• _Source text_:
== Segment start ==

Re: [RFC PATCH v2 00/15] vsock: MSG_ZEROCOPY flag support

Stefano Garzarella <sgarzare@xxxxxxxxxx> · Wed, 3 May 2023 15:54:48 +0200

On Wed, May 3, 2023 at 3:50 PM Arseniy Krasnov <avkrasnov@xxxxxxxxxxxxxx> wrote:
>
>
>
> On 03.05.2023 16:47, Stefano Garzarella wrote:
> > On Wed, May 03, 2023 at 04:11:59PM +0300, Arseniy Krasnov wrote:
> >>
> >>
> >> On 03.05.2023 15:52, Stefano Garzarella wrote:
> >>> Hi Arseniy,
> >>> Sorry for the delay, but I have been very busy.
> >>
> >> Hello, no problem!
> >>
> >>>
> >>> I can't apply this series on master or net-next, can you share with me
> >>> the base commit?
> >>
> >> Here is my base:
> >> https://git.kernel.org/pub/scm/linux/kernel/git/netdev/net-next.git/commit/?id=b103bab0944be030954e5de23851b37980218f54
> >>
> >
> > Thanks, it worked!
> >
> >>>
> >>> On Sun, Apr 23, 2023 at 10:26:28PM +0300, Arseniy Krasnov wrote:
> >>>> Hello,
> >>>>
> >>>>                           DESCRIPTION
> >>>>
> >>>> this is MSG_ZEROCOPY feature support for virtio/vsock. I tried to follow
> >>>> current implementation for TCP as much as possible:
> >>>>
> >>>> 1) Sender must enable SO_ZEROCOPY flag to use this feature. Without this
> >>>>   flag, data will be sent in "classic" copy manner and MSG_ZEROCOPY
> >>>>   flag will be ignored (e.g. without completion).
> >>>>
> >>>> 2) Kernel uses completions from socket's error queue. Single completion
> >>>>   for single tx syscall (or it can merge several completions to single
> >>>>   one). I used already implemented logic for MSG_ZEROCOPY support:
> >>>>   'msg_zerocopy_realloc()' etc.

== Segment end ==

• _Task goal_: Reproduce the mailing list reply about vsock MSG_ZEROCOPY support in full, word for word.

Entries drawn from a collection:

== Segment start ==

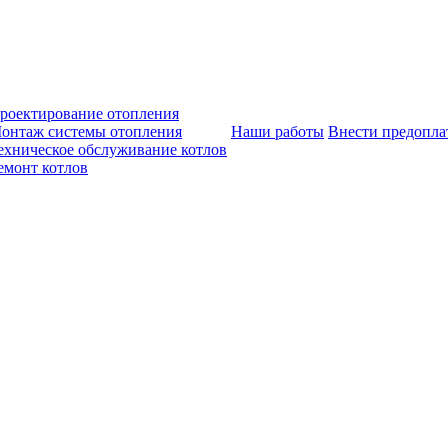
роектирование отопления
онтаж системы отопления
Наши работы
Внести предопла
ехническое обслуживание котлов
емонт котлов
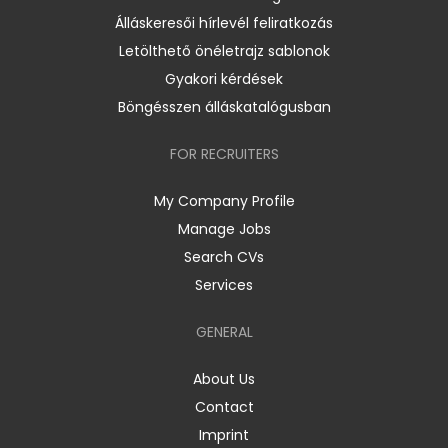
Álláskeresői hírlevél feliratkozás
Letölthető önéletrajz sablonok
Gyakori kérdések
Böngésszen álláskatalógusban
FOR RECRUITERS
My Company Profile
Manage Jobs
Search CVs
Services
GENERAL
About Us
Contact
Imprint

== Segment end ==

• _Reply to the exercise_:
Re: [RFC PATCH v2 00/15] vsock: MSG_ZEROCOPY flag support

Stefano Garzarella <sgarzare@xxxxxxxxxx> · Wed, 3 May 2023 15:54:48 +0200

On Wed, May 3, 2023 at 3:50 PM Arseniy Krasnov <avkrasnov@xxxxxxxxxxxxxx> wrote:
>
>
>
> On 03.05.2023 16:47, Stefano Garzarella wrote:
> > On Wed, May 03, 2023 at 04:11:59PM +0300, Arseniy Krasnov wrote:
> >>
> >>
> >> On 03.05.2023 15:52, Stefano Garzarella wrote:
> >>> Hi Arseniy,
> >>> Sorry for the delay, but I have been very busy.
> >>
> >> Hello, no problem!
> >>
> >>>
> >>> I can't apply this series on master or net-next, can you share with me
> >>> the base commit?
> >>
> >> Here is my base:
> >> https://git.kernel.org/pub/scm/linux/kernel/git/netdev/net-next.git/commit/?id=b103bab0944be030954e5de23851b37980218f54
> >>
> >
> > Thanks, it worked!
> >
> >>>
> >>> On Sun, Apr 23, 2023 at 10:26:28PM +0300, Arseniy Krasnov wrote:
> >>>> Hello,
> >>>>
> >>>>                           DESCRIPTION
> >>>>
> >>>> this is MSG_ZEROCOPY feature support for virtio/vsock. I tried to follow
> >>>> current implementation for TCP as much as possible:
> >>>>
> >>>> 1) Sender must enable SO_ZEROCOPY flag to use this feature. Without this
> >>>>   flag, data will be sent in "classic" copy manner and MSG_ZEROCOPY
> >>>>   flag will be ignored (e.g. without completion).
> >>>>
> >>>> 2) Kernel uses completions from socket's error queue. Single completion
> >>>>   for single tx syscall (or it can merge several completions to single
> >>>>   one). I used already implemented logic for MSG_ZEROCOPY support:
> >>>>   'msg_zerocopy_realloc()' etc.